> **WHAT THIS TASK INVOLVES**: Every entry in the data that follows should come back exactly, pictures aside.

[Stored items]
* * * *

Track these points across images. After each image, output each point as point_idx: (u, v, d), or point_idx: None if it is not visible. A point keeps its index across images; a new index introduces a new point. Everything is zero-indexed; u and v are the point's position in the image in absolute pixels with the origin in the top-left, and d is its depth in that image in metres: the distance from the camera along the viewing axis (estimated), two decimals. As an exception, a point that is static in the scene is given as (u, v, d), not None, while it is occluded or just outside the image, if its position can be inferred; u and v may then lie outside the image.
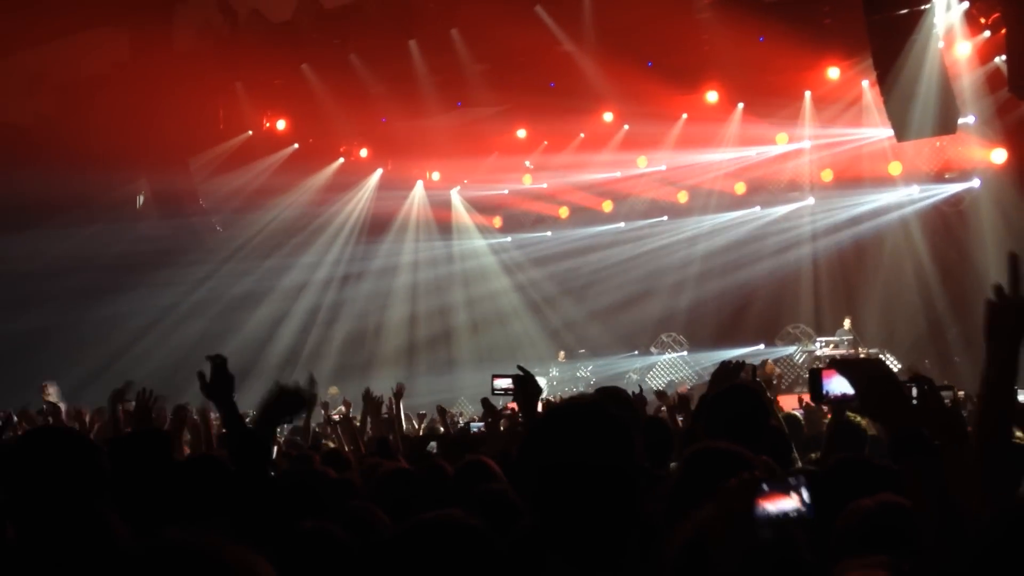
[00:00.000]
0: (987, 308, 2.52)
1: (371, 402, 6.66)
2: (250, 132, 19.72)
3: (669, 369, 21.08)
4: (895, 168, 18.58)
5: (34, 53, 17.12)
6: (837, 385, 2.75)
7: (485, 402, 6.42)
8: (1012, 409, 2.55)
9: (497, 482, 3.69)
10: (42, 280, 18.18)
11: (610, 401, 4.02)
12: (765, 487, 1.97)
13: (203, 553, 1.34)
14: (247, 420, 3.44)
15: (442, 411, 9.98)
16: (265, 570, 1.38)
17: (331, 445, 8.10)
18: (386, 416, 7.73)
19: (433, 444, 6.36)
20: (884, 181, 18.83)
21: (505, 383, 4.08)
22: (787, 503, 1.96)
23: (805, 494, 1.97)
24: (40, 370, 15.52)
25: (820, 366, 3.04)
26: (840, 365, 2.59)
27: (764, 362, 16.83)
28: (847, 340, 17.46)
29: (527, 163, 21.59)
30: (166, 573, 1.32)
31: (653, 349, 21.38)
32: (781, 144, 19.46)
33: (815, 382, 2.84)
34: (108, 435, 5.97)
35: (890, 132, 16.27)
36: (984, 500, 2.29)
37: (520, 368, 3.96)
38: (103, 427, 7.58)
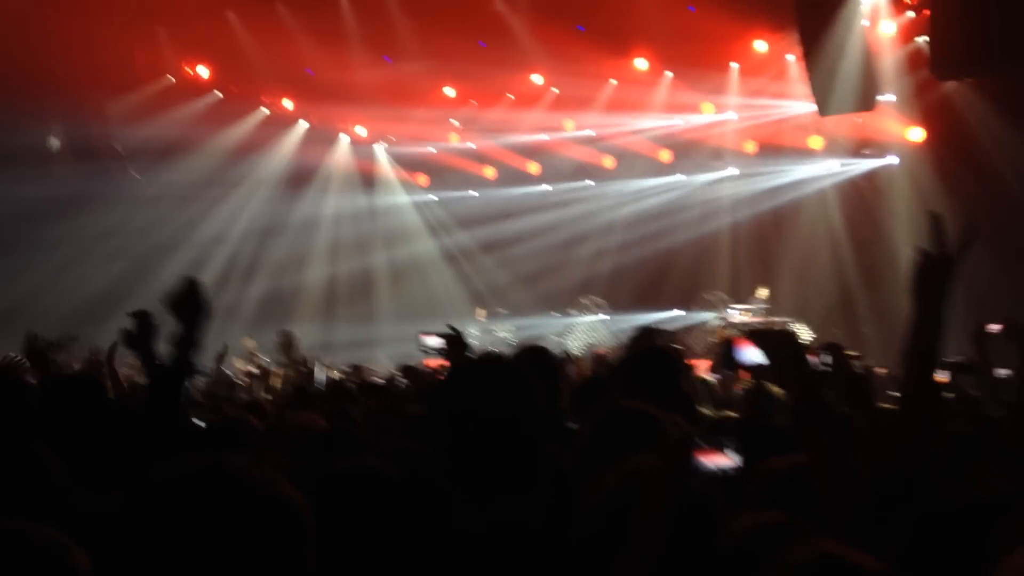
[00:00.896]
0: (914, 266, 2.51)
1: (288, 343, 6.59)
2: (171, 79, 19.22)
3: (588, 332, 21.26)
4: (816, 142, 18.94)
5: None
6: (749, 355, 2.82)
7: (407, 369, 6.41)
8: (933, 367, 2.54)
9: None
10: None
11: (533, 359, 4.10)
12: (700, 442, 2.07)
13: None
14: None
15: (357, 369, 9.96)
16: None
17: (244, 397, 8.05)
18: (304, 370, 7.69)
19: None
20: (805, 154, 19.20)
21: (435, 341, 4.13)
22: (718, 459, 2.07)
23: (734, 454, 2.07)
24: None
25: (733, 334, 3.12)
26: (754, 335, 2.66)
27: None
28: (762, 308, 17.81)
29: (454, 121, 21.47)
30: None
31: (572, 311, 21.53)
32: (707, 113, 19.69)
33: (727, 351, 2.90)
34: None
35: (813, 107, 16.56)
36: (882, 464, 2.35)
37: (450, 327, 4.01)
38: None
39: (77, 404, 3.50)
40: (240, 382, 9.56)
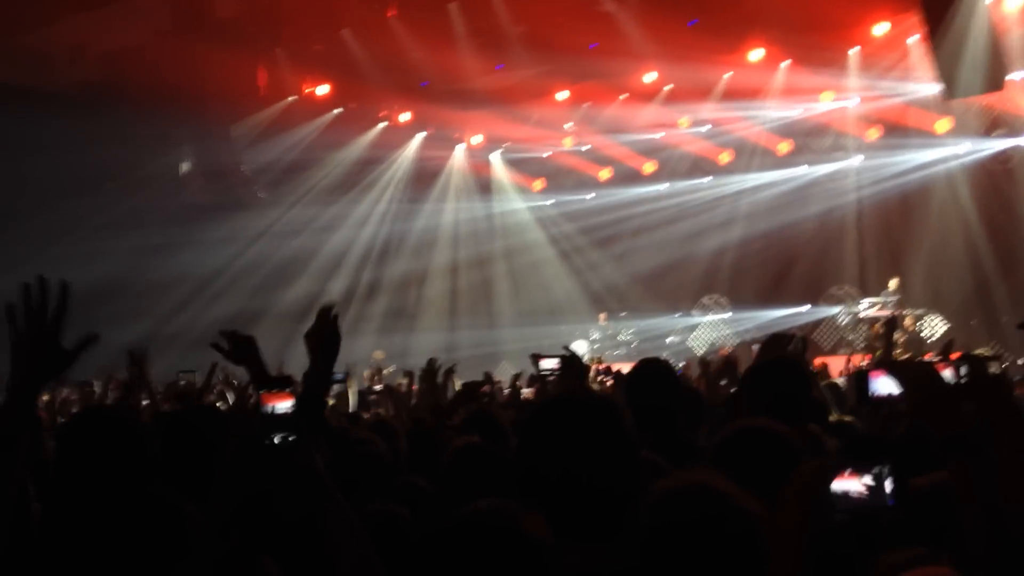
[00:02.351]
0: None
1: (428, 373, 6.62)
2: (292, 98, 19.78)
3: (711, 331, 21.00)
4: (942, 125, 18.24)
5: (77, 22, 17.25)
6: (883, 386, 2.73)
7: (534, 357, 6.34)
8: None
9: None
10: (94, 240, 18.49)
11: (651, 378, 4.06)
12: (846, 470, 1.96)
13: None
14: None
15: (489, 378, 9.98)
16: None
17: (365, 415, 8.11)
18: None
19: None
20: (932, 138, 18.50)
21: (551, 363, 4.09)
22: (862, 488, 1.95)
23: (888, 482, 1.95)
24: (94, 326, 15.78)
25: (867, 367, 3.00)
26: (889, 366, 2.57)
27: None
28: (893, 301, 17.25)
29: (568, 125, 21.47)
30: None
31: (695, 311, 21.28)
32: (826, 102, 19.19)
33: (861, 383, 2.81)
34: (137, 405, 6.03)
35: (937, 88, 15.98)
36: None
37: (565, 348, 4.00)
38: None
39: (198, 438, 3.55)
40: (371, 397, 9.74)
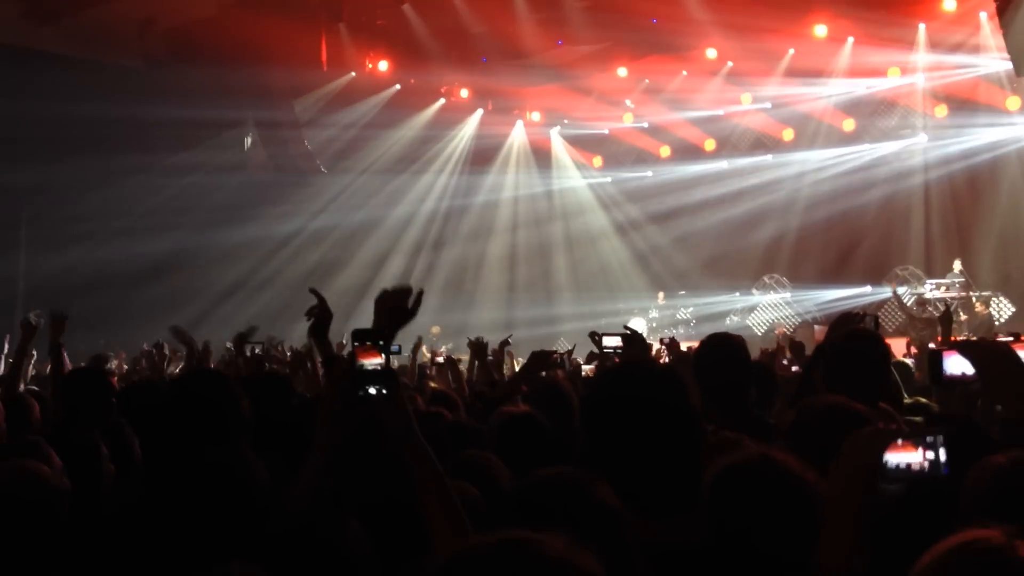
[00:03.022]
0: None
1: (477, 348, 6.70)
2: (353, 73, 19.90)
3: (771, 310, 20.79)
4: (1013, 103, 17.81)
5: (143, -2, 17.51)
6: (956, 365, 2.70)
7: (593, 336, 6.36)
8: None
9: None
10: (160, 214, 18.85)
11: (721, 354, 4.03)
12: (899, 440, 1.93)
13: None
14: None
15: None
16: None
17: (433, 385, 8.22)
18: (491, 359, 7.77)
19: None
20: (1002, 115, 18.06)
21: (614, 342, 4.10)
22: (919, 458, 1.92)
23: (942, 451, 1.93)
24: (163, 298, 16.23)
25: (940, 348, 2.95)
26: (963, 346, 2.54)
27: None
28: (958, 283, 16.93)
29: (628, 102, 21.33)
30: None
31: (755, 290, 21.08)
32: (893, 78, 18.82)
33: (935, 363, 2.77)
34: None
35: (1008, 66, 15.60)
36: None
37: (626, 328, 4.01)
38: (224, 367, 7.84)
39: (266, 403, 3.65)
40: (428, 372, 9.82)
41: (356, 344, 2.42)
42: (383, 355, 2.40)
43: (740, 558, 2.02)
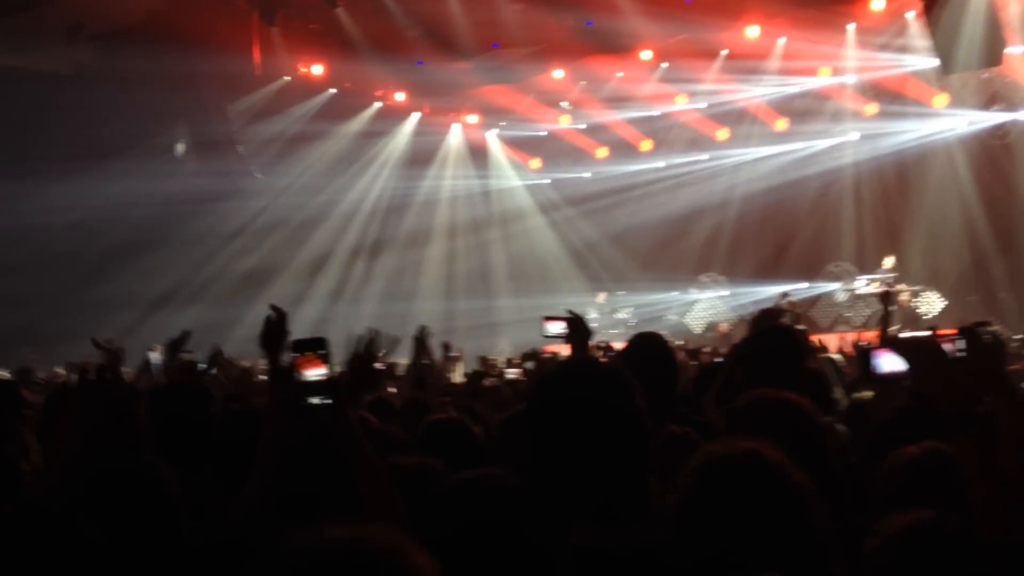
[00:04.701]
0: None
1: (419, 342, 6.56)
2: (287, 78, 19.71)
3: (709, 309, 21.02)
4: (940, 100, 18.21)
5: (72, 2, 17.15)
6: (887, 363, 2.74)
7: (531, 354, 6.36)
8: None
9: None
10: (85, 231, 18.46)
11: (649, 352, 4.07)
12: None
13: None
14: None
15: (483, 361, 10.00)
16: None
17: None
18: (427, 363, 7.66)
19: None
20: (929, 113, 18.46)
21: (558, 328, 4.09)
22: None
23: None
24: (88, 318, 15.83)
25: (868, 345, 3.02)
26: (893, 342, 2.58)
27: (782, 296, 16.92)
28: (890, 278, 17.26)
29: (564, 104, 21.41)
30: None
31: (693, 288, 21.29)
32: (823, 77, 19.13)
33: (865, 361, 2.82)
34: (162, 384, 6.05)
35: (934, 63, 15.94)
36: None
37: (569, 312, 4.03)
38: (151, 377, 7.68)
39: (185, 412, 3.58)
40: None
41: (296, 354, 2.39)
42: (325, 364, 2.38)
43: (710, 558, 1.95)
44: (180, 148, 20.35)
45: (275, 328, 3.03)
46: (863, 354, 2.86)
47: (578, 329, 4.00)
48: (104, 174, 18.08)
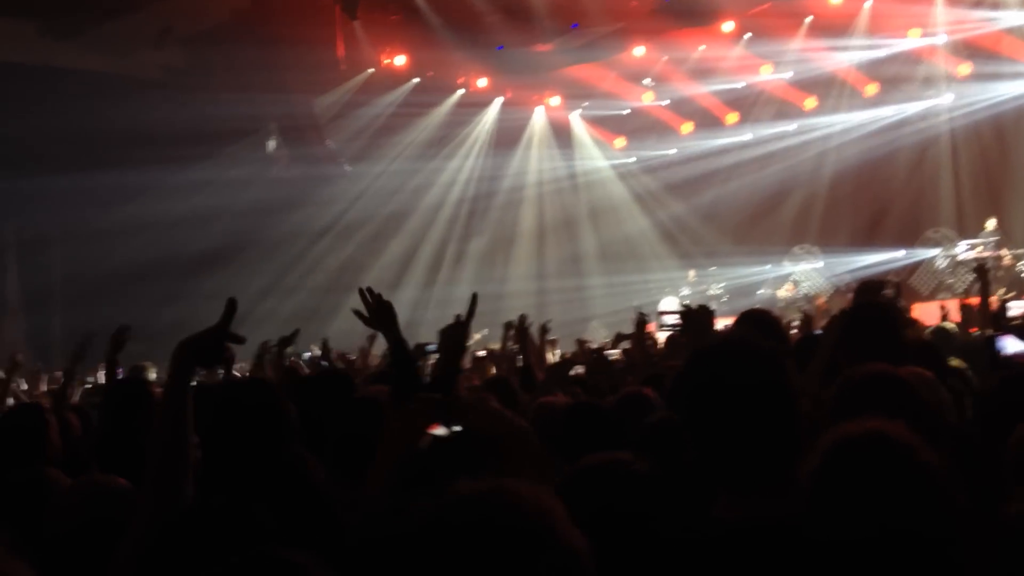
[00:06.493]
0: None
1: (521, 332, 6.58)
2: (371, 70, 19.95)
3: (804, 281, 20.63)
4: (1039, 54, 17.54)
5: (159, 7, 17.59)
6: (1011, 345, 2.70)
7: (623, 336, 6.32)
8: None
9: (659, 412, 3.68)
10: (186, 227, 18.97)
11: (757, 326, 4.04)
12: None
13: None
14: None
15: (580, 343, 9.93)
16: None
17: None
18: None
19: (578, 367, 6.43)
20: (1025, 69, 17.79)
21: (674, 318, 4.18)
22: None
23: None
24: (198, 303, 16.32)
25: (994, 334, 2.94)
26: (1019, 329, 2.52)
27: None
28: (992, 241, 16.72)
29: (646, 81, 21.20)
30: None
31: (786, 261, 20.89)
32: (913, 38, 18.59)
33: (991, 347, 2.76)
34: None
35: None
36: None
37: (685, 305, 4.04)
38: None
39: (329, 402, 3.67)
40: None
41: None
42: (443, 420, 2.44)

* * * *

> **RESPONSE**:
Track these points across images. After each image, output each point as point_idx: (u, v, d), or point_idx: None if it is not visible. A point keeps its index across images; a new index introduces a new point. Everything is zero-indexed; u and v are the point's position in the image in absolute pixels with the origin in the top-left, and d is its depth in that image in metres: the distance from the camera along the viewing axis (estimated), two decimals. As an exception, a point that is static in the scene is given as (u, v, d), not None, while it is occluded or just outside the image, if its position can be inferred; u and v may then lie outside the image.
[00:00.000]
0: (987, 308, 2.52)
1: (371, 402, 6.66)
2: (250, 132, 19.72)
3: (669, 369, 21.08)
4: (895, 168, 18.58)
5: (34, 53, 17.12)
6: (837, 385, 2.75)
7: (485, 402, 6.42)
8: (1012, 409, 2.55)
9: (497, 482, 3.69)
10: (42, 280, 18.18)
11: (610, 401, 4.02)
12: (765, 487, 1.97)
13: (203, 553, 1.34)
14: (247, 420, 3.44)
15: (442, 411, 9.98)
16: (265, 570, 1.38)
17: (331, 445, 8.10)
18: (386, 416, 7.73)
19: (433, 444, 6.36)
20: (884, 181, 18.83)
21: (505, 383, 4.08)
22: (787, 503, 1.96)
23: (805, 494, 1.97)
24: (40, 370, 15.52)
25: (820, 366, 3.04)
26: (840, 365, 2.59)
27: (764, 362, 16.83)
28: (847, 340, 17.46)
29: (527, 163, 21.59)
30: (166, 573, 1.32)
31: (653, 349, 21.38)
32: (781, 144, 19.46)
33: (815, 382, 2.84)
34: (108, 435, 5.97)
35: (890, 132, 16.27)
36: (984, 500, 2.29)
37: (520, 368, 3.96)
38: (103, 427, 7.58)
[00:00.896]
0: (914, 266, 2.51)
1: (288, 343, 6.59)
2: (171, 79, 19.22)
3: (588, 332, 21.26)
4: (816, 142, 18.94)
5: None
6: (749, 355, 2.82)
7: (407, 369, 6.41)
8: (933, 367, 2.54)
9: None
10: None
11: (533, 359, 4.10)
12: (700, 442, 2.07)
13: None
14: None
15: (357, 369, 9.96)
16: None
17: (244, 397, 8.05)
18: (304, 370, 7.69)
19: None
20: (805, 154, 19.20)
21: (435, 341, 4.13)
22: (718, 459, 2.07)
23: (734, 454, 2.07)
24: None
25: (733, 334, 3.12)
26: (754, 335, 2.66)
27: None
28: (762, 308, 17.81)
29: (454, 121, 21.47)
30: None
31: (572, 311, 21.53)
32: (707, 113, 19.69)
33: (727, 351, 2.90)
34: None
35: (813, 107, 16.56)
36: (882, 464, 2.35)
37: (450, 327, 4.01)
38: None
39: (77, 404, 3.50)
40: (240, 382, 9.56)
[00:02.351]
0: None
1: (428, 373, 6.62)
2: (292, 98, 19.78)
3: (711, 331, 21.00)
4: (942, 125, 18.24)
5: (77, 22, 17.25)
6: (883, 386, 2.73)
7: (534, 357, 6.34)
8: None
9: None
10: (94, 240, 18.49)
11: (651, 378, 4.06)
12: (846, 470, 1.96)
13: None
14: None
15: (489, 378, 9.98)
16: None
17: (365, 415, 8.11)
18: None
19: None
20: (932, 138, 18.50)
21: (551, 363, 4.09)
22: (862, 488, 1.95)
23: (888, 482, 1.95)
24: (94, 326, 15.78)
25: (867, 367, 3.00)
26: (889, 366, 2.57)
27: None
28: (893, 301, 17.25)
29: (568, 125, 21.47)
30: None
31: (695, 311, 21.28)
32: (826, 102, 19.19)
33: (861, 383, 2.81)
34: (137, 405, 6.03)
35: (937, 88, 15.98)
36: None
37: (565, 348, 4.00)
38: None
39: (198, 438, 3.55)
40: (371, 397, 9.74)
[00:03.022]
0: None
1: (477, 348, 6.70)
2: (353, 73, 19.90)
3: (771, 310, 20.79)
4: (1013, 103, 17.81)
5: (143, -2, 17.51)
6: (956, 365, 2.70)
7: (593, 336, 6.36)
8: None
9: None
10: (160, 214, 18.85)
11: (721, 354, 4.03)
12: (899, 440, 1.93)
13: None
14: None
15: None
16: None
17: (433, 385, 8.22)
18: (491, 359, 7.77)
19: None
20: (1002, 115, 18.06)
21: (614, 342, 4.10)
22: (919, 458, 1.92)
23: (942, 451, 1.93)
24: (163, 298, 16.23)
25: (940, 348, 2.95)
26: (963, 346, 2.54)
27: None
28: (958, 283, 16.93)
29: (628, 102, 21.33)
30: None
31: (755, 290, 21.08)
32: (893, 78, 18.82)
33: (935, 363, 2.77)
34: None
35: (1008, 66, 15.60)
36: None
37: (626, 328, 4.01)
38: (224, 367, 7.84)
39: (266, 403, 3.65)
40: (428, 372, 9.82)
41: (356, 344, 2.42)
42: (383, 355, 2.40)
43: (740, 558, 2.02)
[00:04.701]
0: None
1: (419, 342, 6.56)
2: (287, 78, 19.71)
3: (709, 309, 21.02)
4: (940, 100, 18.21)
5: (72, 2, 17.15)
6: (887, 363, 2.74)
7: (531, 354, 6.36)
8: None
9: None
10: (85, 231, 18.46)
11: (649, 352, 4.07)
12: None
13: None
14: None
15: (483, 361, 10.00)
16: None
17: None
18: (427, 363, 7.66)
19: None
20: (929, 113, 18.46)
21: (558, 328, 4.09)
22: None
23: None
24: (88, 318, 15.83)
25: (868, 345, 3.02)
26: (893, 342, 2.58)
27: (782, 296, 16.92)
28: (890, 278, 17.26)
29: (564, 104, 21.41)
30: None
31: (693, 288, 21.29)
32: (823, 77, 19.13)
33: (865, 361, 2.82)
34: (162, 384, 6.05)
35: (934, 63, 15.94)
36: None
37: (569, 312, 4.03)
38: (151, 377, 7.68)
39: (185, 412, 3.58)
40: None
41: (296, 354, 2.39)
42: (325, 364, 2.38)
43: (710, 558, 1.95)
44: (180, 148, 20.35)
45: (275, 328, 3.03)
46: (863, 354, 2.86)
47: (578, 329, 4.00)
48: (104, 174, 18.08)
[00:06.493]
0: None
1: (521, 332, 6.58)
2: (371, 70, 19.95)
3: (804, 281, 20.63)
4: (1039, 54, 17.54)
5: (159, 7, 17.59)
6: (1011, 345, 2.70)
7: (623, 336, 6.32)
8: None
9: (659, 412, 3.68)
10: (186, 227, 18.97)
11: (757, 326, 4.04)
12: None
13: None
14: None
15: (580, 343, 9.93)
16: None
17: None
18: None
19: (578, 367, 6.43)
20: (1025, 69, 17.79)
21: (674, 318, 4.18)
22: None
23: None
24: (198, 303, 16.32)
25: (994, 334, 2.94)
26: (1019, 329, 2.52)
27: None
28: (992, 241, 16.72)
29: (646, 81, 21.20)
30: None
31: (786, 261, 20.89)
32: (913, 38, 18.59)
33: (991, 347, 2.76)
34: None
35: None
36: None
37: (685, 305, 4.04)
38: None
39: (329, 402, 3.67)
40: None
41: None
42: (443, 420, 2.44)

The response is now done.